I was thinking about this in the shower this morning (picture me in my swim shorts if that helps); are those parents who take photos of their kids, run around after their kids watching what they do all day, taking in the kid’s school work, sporting endeavours or extra-curricular activities and then blurting our their doting tales on social media merely over sharing and bragging about their kids, or are they doing something else? Are they taking interest in their kids and promoting that to other parents?

Whether it’s Facebook, Twitter, Tumblr, Google+ or whatever the social media platform you might want to add, each of these are micro-blogs. Whether it’s 140 characters on Twitter or a spiel on Facebook where your friends and family need to click the “read more…” link to see your manifesto style blurb, if that update is about your kids and what they are achieving, you might be a parent blogger. An albeit private blogger, but a blogger all the same, if not in micro-blogging standards.

But maybe, just maybe you think that having a public blog like my one would be pretty cool. And for the most part, once you get past the death threats from your trolls and personal attacks from those who disagree with you when you put forward an opinion piece, once your thick skin has well and truly hardened, you can see that the community of parent blogging (minus the occasional Mummy Blogger Wars™) is one that is very supportive of each other with a common goal; be the best parent you can be.

So mums and dads, what are you waiting for? An invitation? Do it, start a blog. Go forth and prosper. Become an activist, a story teller, an online diarist, or someone who wants to help other parents by giving advice and spreading the good word on how rewarding albeit punishing at times being a parent can be.

And as I mentioned; mums still seem to be more prominent in parent blogging circles so we can always use more dads in the online communities making the world know that dads care just as much as mums do. And if you’re stuck for a name of your blog, I have listed a couple of names you can use;

Stay At Home Chad – would be good for anyone named Chad who is a stay at home dad; http://www.stayathomeChad.com

Because I Am Your Father – my mum bought me a fridge magnet that said “Because I am your mother” and I thought of the male equivalent as a name of a blog after I started mine

http://www.becauseIamyourfather.com

Dad Not Dud – a perfect name for an activist who might like to promote positive dad images on television, in movies and especially in commercials

http://www.dadnotdud.com

And whilst this is just a short list of names I though of, I am embarking on promoting all my favourite Dad Bloggers that I have networked with in my first year of being a dad blogger myself as my first anniversary for this blog is only a couple of weeks away. Stay tuned, keep reading my blog, follow my Facebook page and Twitter feed, and in the coming month I will be launching what I’m calling Phase 2 of my blog to celebrate moving into year two of my blog.
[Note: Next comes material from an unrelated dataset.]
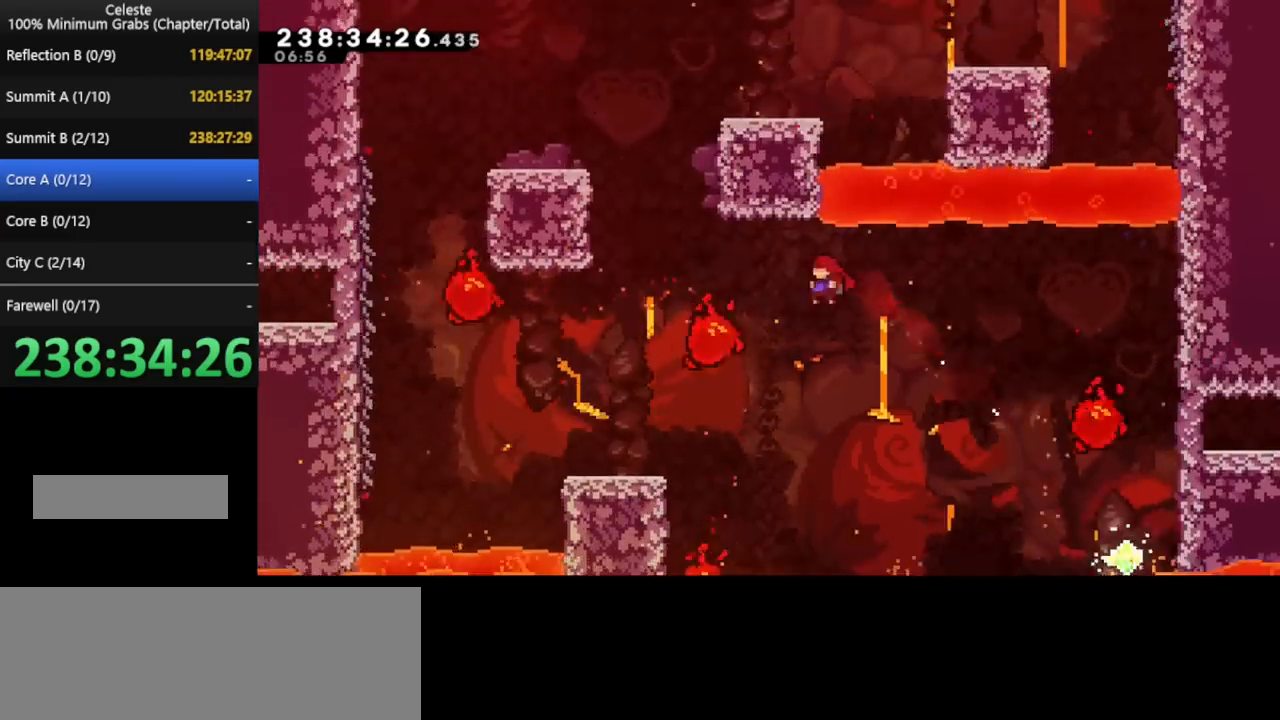
{"keys": ["left", "up"]}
And like always, thanks for reading…

8 thoughts on “Do You Want To Write A Dad Blog?

  1. Here’s another blog name, free of charge: FatherKnowsBreast.com – Focuses on the dad’s role in breastfeeding and his love of all things boobs.

  2. I’m not sure I want to really start a dad blog, I love starting blogs, but I’m not sure a dad blog is right for me. I’m still new to the process and not sure I have a ton to contribute right away. It might be a better thing to do in a couple of months.